You would never know that the 14-year-old Summerville teen serving meals in the soup kitchen just brushed shoulders with the likes of presidents, celebrities and activists from all over the world.
Pinewood Preparatory School student and entrepreneur Katie Stagliano was honored at the sixth annual Clinton Global Citizen Awards last Monday.
Katie is the founder and chief gardener for Katie’s Krops, a nonprofit that uses vegetable gardens to feed those in need. Her program is in 22 states and she plans on expanding to all 50.
“It all happened so fast,” Katie said about getting the invitation in the mail only two weeks before the event.
Katie was chosen for the leadership in civil society award because of the impact Katie’s Krops has made on fighting world hunger. Katie and her team use the vegetables they harvest for free dinners she runs at Summerville Baptist Church for needy families. Her program also donates produce to local food pantries. It all started with a 40-pound cabbage she grew in the third grade that fed 275 people.
On Sept. 22, Katie and her mother, Stacy, hopped on a flight to New York that afternoon for the all-expense-paid trip. They arrived that night at their hotel, the posh Seventh Avenue Sheraton in the heart of the city, where they ate dinner and spent the night relaxing.
The next few days for Katie included a whirlwind of Clinton Global Initiative events for the annual meeting.
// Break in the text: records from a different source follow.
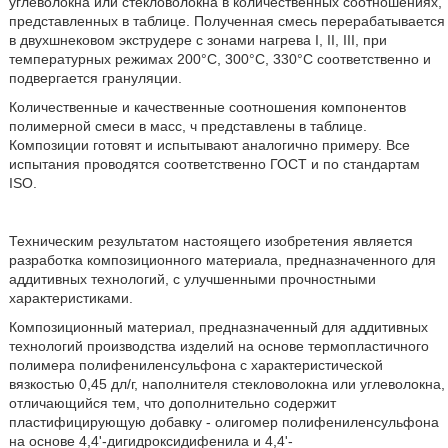
углеволокна или стекловолокна в количественных соотношениях,
представленных в таблице. Полученная смесь перерабатывается
в двухшнековом экструдере с зонами нагрева I, II, III, при
температурных режимах 200°С, 300°С, 330°С соответственно и
подвергается грануляции.
Количественные и качественные соотношения компонентов
полимерной смеси в масс, ч представлены в таблице.
Композиции готовят и испытывают аналогично примеру. Все
испытания проводятся соответственно ГОСТ и по стандартам
ISO.
Техническим результатом настоящего изобретения является
разработка композиционного материала, предназначенного для
аддитивных технологий, с улучшенными прочностными
характеристиками.
Композиционный материал, предназначенный для аддитивных
технологий производства изделий на основе термопластичного
полимера полифениленсульфона с характеристической
вязкостью 0,45 дл/г, наполнителя стекловолокна или углеволокна,
отличающийся тем, что дополнительно содержит
пластифицирующую добавку - олигомер полифениленсульфона
на основе 4,4'-дигидроксидифенила и 4,4'-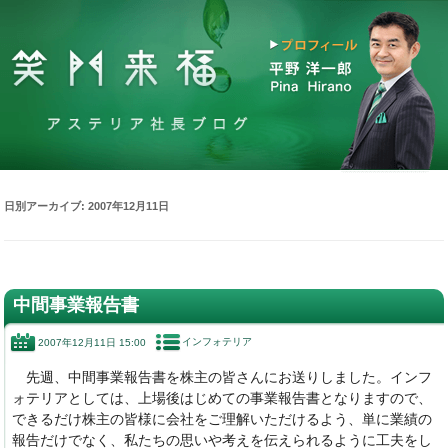
日別アーカイブ:
2007年12月11日
中間事業報告書
インフォテリア
2007年12月11日 15:00
先週、中間事業報告書を株主の皆さんにお送りしました。インフ
ォテリアとしては、上場後はじめての事業報告書となりますので、
できるだけ株主の皆様に会社をご理解いただけるよう、単に業績の
報告だけでなく、私たちの思いや考えを伝えられるように工夫をし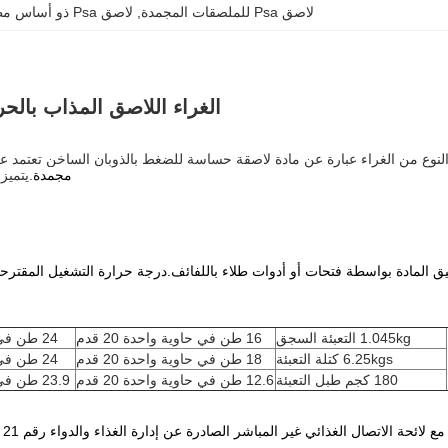
لاصق Psa للملصقات المجمدة
, 
لاصق Psa ذو أساس مطاطي
الغراء اللاصق المذاب با
النوع من الغراء عبارة عن مادة لاصقة حساسة للضغط بالذوبان الساخن تعتمد 
مجمدة
.يتميز
1.045kg التعبئة السجق
16 طن في حاوية واحدة 20 قدم
24 طن في حاوية واحدة 40 قدم
6.25kgs كتلة التعبئة
18 طن في حاوية واحدة 20 قدم
24 طن في حاوية واحدة 40 قدم
180 كجم طبل التعبئة
12.6 طن في حاوية واحدة 20 قدم
23.9 طن في حاوية واحدة 40 قدم
ئحة الاتصال الغذائي غير المباشر الصادرة عن إدارة الغذاء والدواء رقم 21 CFR 175.105 ، "المواد اللاصقة".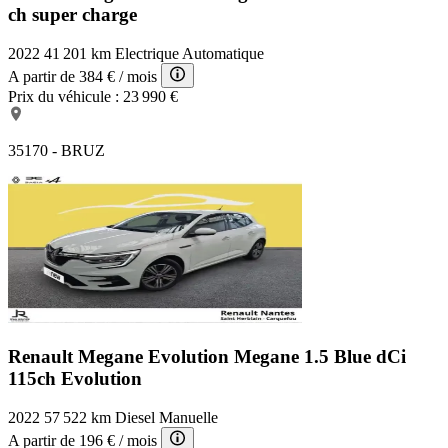
ch super charge
2022
41 201 km
Electrique
Automatique
A partir de
384 €
/ mois
Prix du véhicule :
23 990 €
35170 - BRUZ
Renault Megane Evolution
Megane 1.5 Blue dCi
115ch Evolution
2022
57 522 km
Diesel
Manuelle
A partir de
196 €
/ mois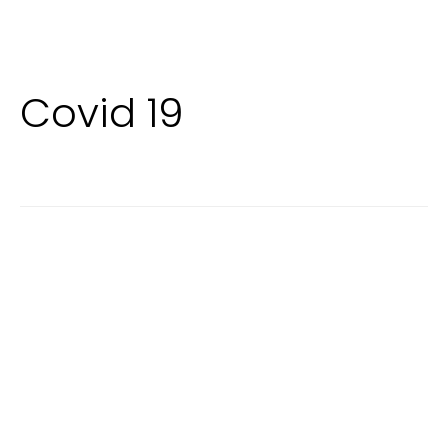
Covid 19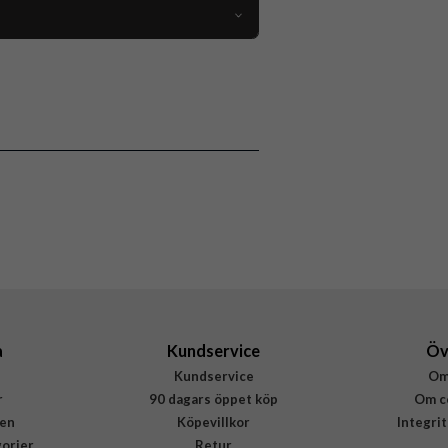
95814
Högtalare
Trådlös
Vit
Plast
Sudio
F2WHT
7350071381557
a
Kundservice
Öv
Kundservice
Om
r
90 dagars öppet köp
Om c
en
Köpevillkor
Integri
gorier
Retur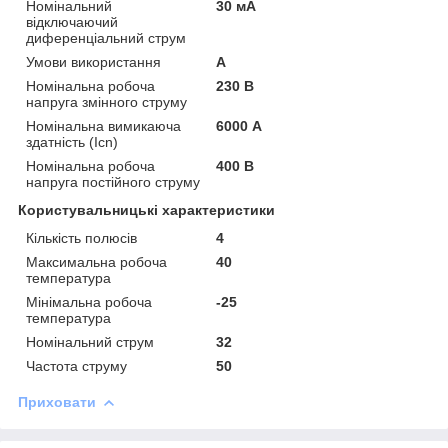
Номінальний
30 мА
відключаючий
диференціальний струм
Умови використання
А
Номінальна робоча
230 В
напруга змінного струму
Номінальна вимикаюча
6000 А
здатність (Icn)
Номінальна робоча
400 В
напруга постійного струму
Користувальницькі характеристики
Кількість полюсів
4
Максимальна робоча
40
температура
Мінімальна робоча
-25
температура
Номінальний струм
32
Частота струму
50
Приховати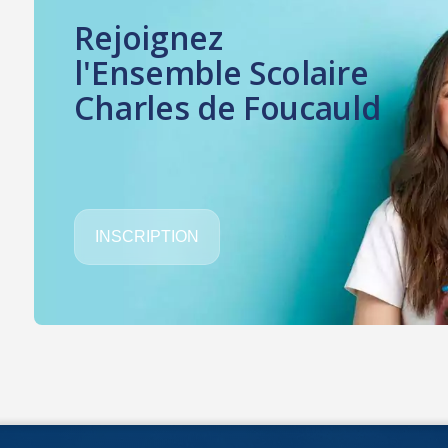
Rejoignez
l'Ensemble Scolaire
Charles de Foucauld
INSCRIPTION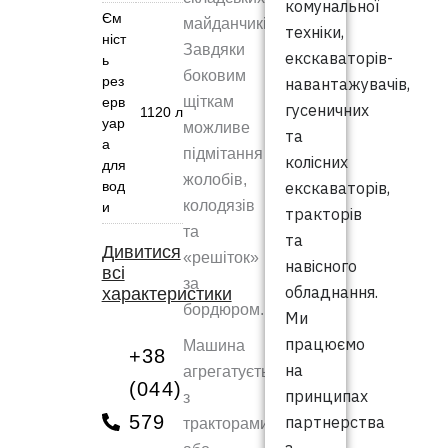
комунальної
Єм
майданчиків.
техніки,
ніст
Завдяки
екскаваторів-
ь
боковим
рез
навантажувачів,
щіткам
ерв
гусеничних
1120 л
уар
можливе
та
а
підмітання
колісних
для
жолобів,
вод
екскаваторів,
колодязів
и
тракторів
та
та
Дивитися
«решіток»
навісного
всі
за
обладнання.
характеристики
бордюром.
Ми
працюємо
Машина
+38
на
агрегатується
(044)
принципах
з
579
партнерства
тракторами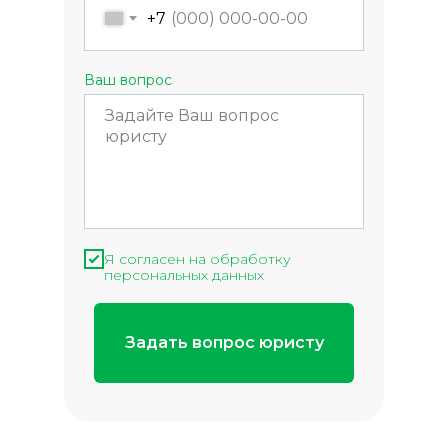
+7
Ваш вопрос
Я согласен на обработку
персональных данных
Задать вопрос юристу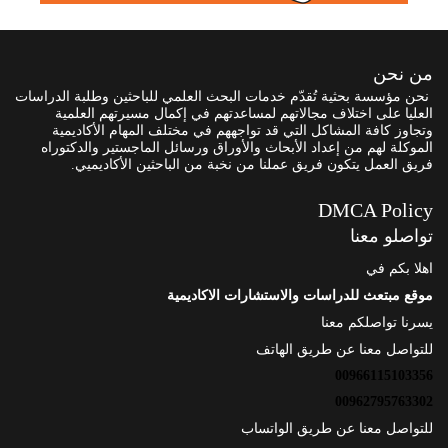
من نحن
نحن مؤسسة بحثية تُقدّم خدمات البحث العلمي للباحثين وطلبة الدراسات
العليا على اختلاف مجالاتهم لمساعدتهم في إكمال مسيرتهم العلمية
وتجاوز كافة المشاكل التي قد تواجههم في مختلف المهام الأكاديمية
الموكلة لهم من إعداد الأبحاث والأوراق ورسائل الماجستير والدكتوراه
فريق العمل يتكون فريق عملنا من نخبة من الباحثين الأكاديميي.
DMCA Policy
تواصلو معنا
اهلا بكم في
موقع مبتعث للدراسات والاستشارات الاكاديمية
يسرنا تواصلكم معنا
للتواصل معنا عن طريق الهاتف
00966115103356
00962795763302
للتواصل معنا عن طريق الواتساب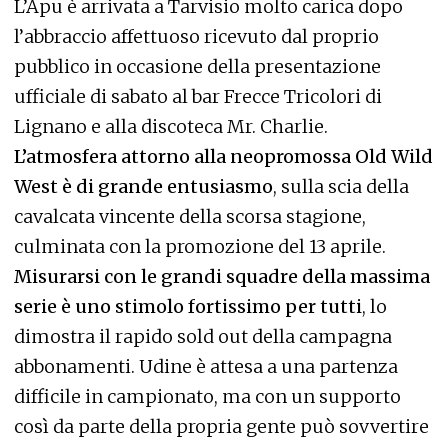
L’Apu è arrivata a Tarvisio molto carica dopo
l’abbraccio affettuoso ricevuto dal proprio
pubblico in occasione della presentazione
ufficiale di sabato al bar Frecce Tricolori di
Lignano e alla discoteca Mr. Charlie.
L’atmosfera attorno alla neopromossa Old Wild
West è di grande entusiasmo
, sulla scia della
cavalcata vincente della scorsa stagione,
culminata con la promozione del 13 aprile.
Misurarsi con le grandi squadre della massima
serie è uno stimolo fortissimo per tutti
, lo
dimostra il rapido sold out della campagna
abbonamenti. Udine è attesa a una partenza
difficile in campionato, ma con un supporto
così da parte della propria gente può sovvertire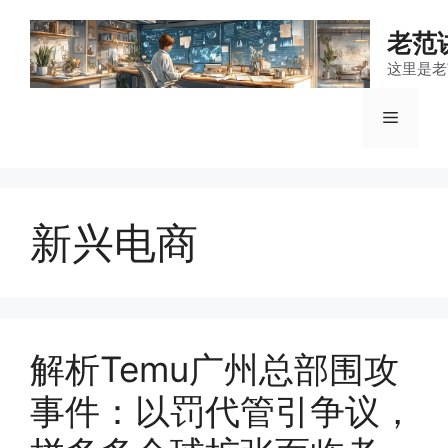
跳
至
老范
内
这里是老
容
菜
单
新兴电商
解析Temu广州总部围攻
事件：以罚代管引争议，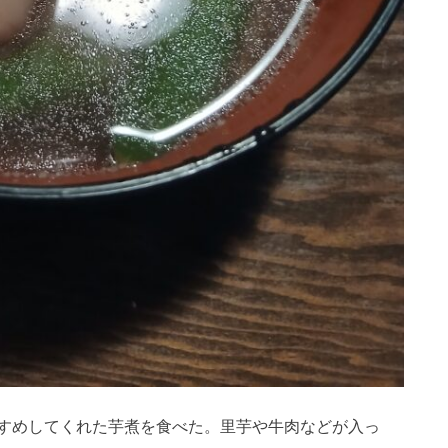
すめしてくれた芋煮を食べた。里芋や牛肉などが入っ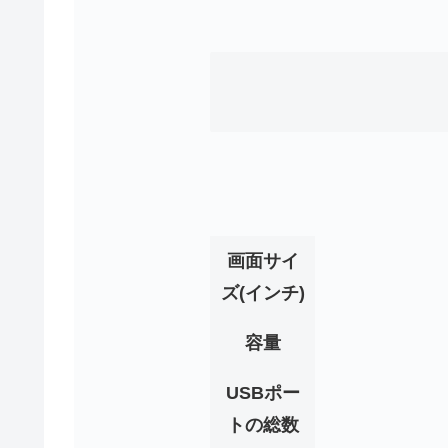
画面サイ
ズ(インチ)
容量
USBポー
トの総数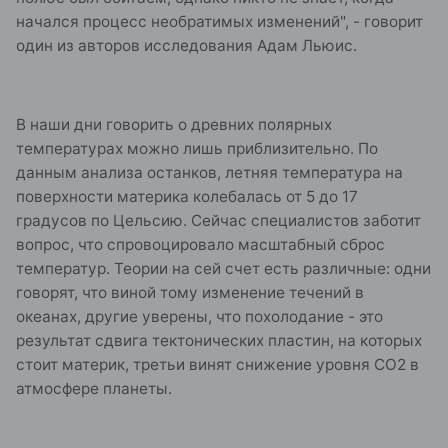
начался процесс необратимых изменений", - говорит
один из авторов исследования Адам Льюис.
В наши дни говорить о древних полярных
температурах можно лишь приблизительно. По
данным анализа останков, летняя температура на
поверхности материка колебалась от 5 до 17
градусов по Цельсию. Сейчас специалистов заботит
вопрос, что спровоцировало масштабный сброс
температур. Теории на сей счет есть различные: одни
говорят, что виной тому изменение течений в
океанах, другие уверены, что похолодание - это
результат сдвига тектонических пластин, на которых
стоит материк, третьи винят снижение уровня СО2 в
атмосфере планеты.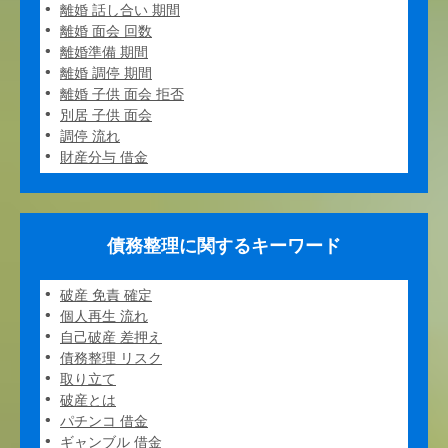
離婚 話し合い 期間
離婚 面会 回数
離婚準備 期間
離婚 調停 期間
離婚 子供 面会 拒否
別居 子供 面会
調停 流れ
財産分与 借金
債務整理に関するキーワード
破産 免責 確定
個人再生 流れ
自己破産 差押え
債務整理 リスク
取り立て
破産とは
パチンコ 借金
ギャンブル 借金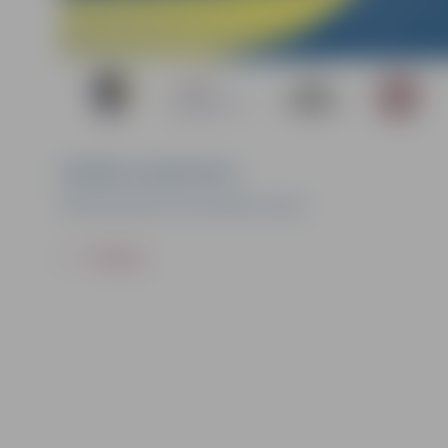
Pasākuma organizators
Ādolfa Alunāna memoriālais muzejs
ATPAKAĻ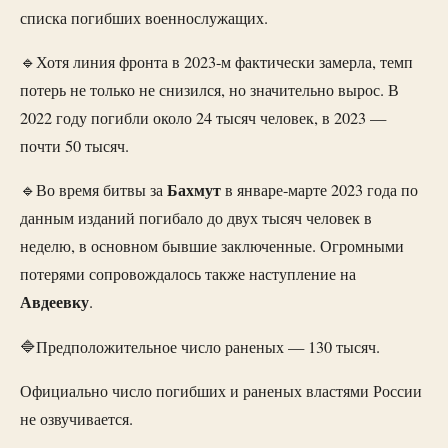
списка погибших военнослужащих.
🔹Хотя линия фронта в 2023-м фактически замерла, темп
потерь не только не снизился, но значительно вырос. В
2022 году погибли около 24 тысяч человек, в 2023 —
почти 50 тысяч.
Бахмут
🔹Во время битвы за
в январе-марте 2023 года по
данным изданий погибало до двух тысяч человек в
неделю, в основном бывшие заключенные. Огромными
потерями сопровождалось также наступление на
Авдеевку
.
🔷Предположительное число раненых — 130 тысяч.
Официально число погибших и раненых властями России
не озвучивается.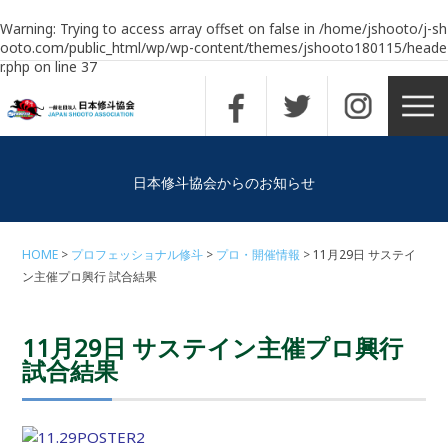
Warning
: Trying to access array offset on false in
/home/jshooto/j-sh
ooto.com/public_html/wp/wp-content/themes/jshooto180115/heade
r.php
on line
37
日本修斗協会からのお知らせ
HOME
プロフェッショナル修斗
プロ・開催情報
11月29日 サステイ
ン主催プロ興行 試合結果
11月29日 サステイン主催プロ興行
試合結果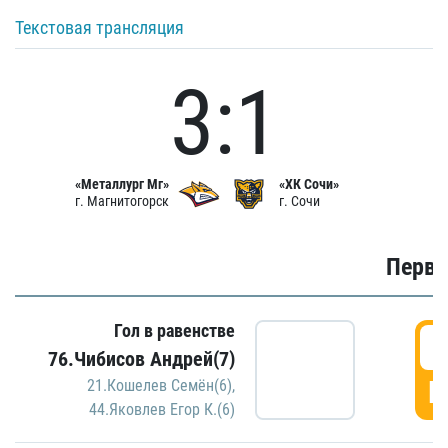
Текстовая трансляция
3:1
«Металлург Мг»
«ХК Сочи»
г. Магнитогорск
г. Сочи
Первы
Гол в равенстве
0
76.Чибисов Андрей(7)
Г
21.Кошелев Семён(6)
,
44.Яковлев Егор К.(6)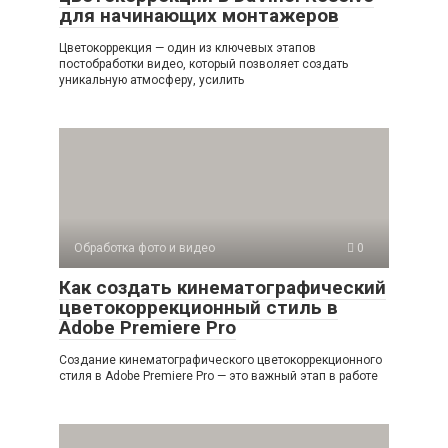
для начинающих монтажеров
Цветокоррекция — один из ключевых этапов
постобработки видео, который позволяет создать
уникальную атмосферу, усилить
Обработка фото и видео
0
Как создать кинематографический
цветокоррекционный стиль в
Adobe Premiere Pro
Создание кинематографического цветокоррекционного
стиля в Adobe Premiere Pro — это важный этап в работе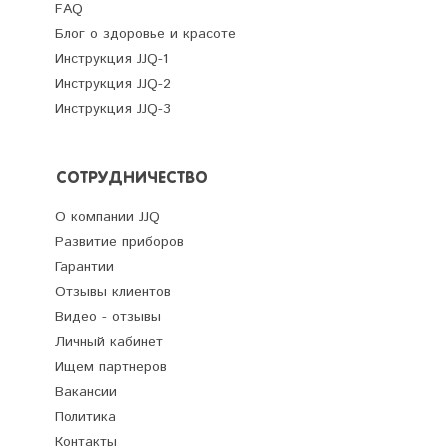
FAQ
Блог о здоровье и красоте
Инструкция JJQ-1
Инструкция JJQ-2
Инструкция JJQ-3
СОТРУДНИЧЕСТВО
О компании JJQ
Развитие приборов
Гарантии
Отзывы клиентов
Видео - отзывы
Личный кабинет
Ищем партнеров
Вакансии
Политика
Контакты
“I was nervous definitely, but I was also excited and curious to see what CGI was all about and meet all of these amazing people,” Katie said.
That Sunday, Katie attended the opening ceremony that introduced newcomers to CGI. She describes it as an organization that brings together world leaders and activists from all over the world who create a support system to make a difference.
After the opening ceremony, members of the organization, made up of past honorees and other leaders, broke into smaller sessions. Katie attended one about financial inclusion for youths and providing financial access for youths all around the world.
That night, the members of the organization had dinner together, which Katie said she honestly doesn’t remember much of because she was exhausted by that time.
Then came Monday — the big day. Just like the day before, Katie attended an opening session and went to a smaller group session, this one on the “first thousand days of life for people in other countries.” But instead of going to a second session like the rest of the members, Katie had to get ready for the 8 p.m. award ceremony.
She rehearsed her acceptance speech one last time. Then, when the time came, she went up on stage to accept her award from actor and activist Matt Damon.
“It was pretty awesome to be able to meet him. I was nervous because I’ve never given an acceptance speech, but once I got up there, those nerves went away,” she said.
That night, the ceremony was emceed by actress Bebe Neuwirth and had performances from Seal, slam poet Joshua Bennett, Beninoise singer Angelique Kidjo and rapper K’naan.
Other recipients of the award this year were Ugandan LGBT activists the Rt. Rev. Christopher Senyonjo and Pepe Julian Onziema and businessmen Carlos Slim Helu, Denis O’Brien and Luis A. Moreno.
“Tonight, I’m proud to honor two Ugandans who risk their lives to secure basic human dignities many of us take for granted, three leaders whose contributions have positively impacted communities across the Caribbean and Latin America, and a social entrepreneur on pace to take my job before she turns 16,” former President Bill Clinton said in a prepared statement.
Katie said the award ceremony was her favorite part of the trip because she got to meet people like Clinton, Donna Karan, Barbra Streisand, Eva Longoria, Barbara Bush and Chelsea Clinton. But she also said meeting the other award recipients was just as exciting.
The next day was filled with meetings, but not the dull, boring type. President Barack Obama and presidential candidate Mitt Romney were there to speak to the members of the organization.
Later that night, Katie and her mother flew back home to the Lowcountry and arrived around midnight.
“It’s good to be home. It was a great experience and I can take everything I learned and bring it back to my project,” she said while catching up on her homework.
“It’s surreal still for me. I’m very blessed that she brought me along. She won this amazing award and was hanging out with presidents. ... Now she’s back to algebra,” Katie’s mother said with a laugh.
Katie said the most important things she learned at the CGI meeting were about other causes she did not know about and “how good we have it here in the U.S.”
To Katie, age is not something that should hinder youths from doing extraordinary things. “Follow your heart. If there are causes you believe in, you should work towards it no matter how old you are. You can make an impact,” she recommends to other youths interested in making a difference.
Katie’s mother agreed and said that parents cannot push their children to do these types of things — they should only provide support.
“I never would have imagined that this is where we’d be today. God led her down this path, and she has walked through with open arms,” Stagliano said. “Sometimes people underestimate the power of youth. When given the opportunity, they can do amazing things.”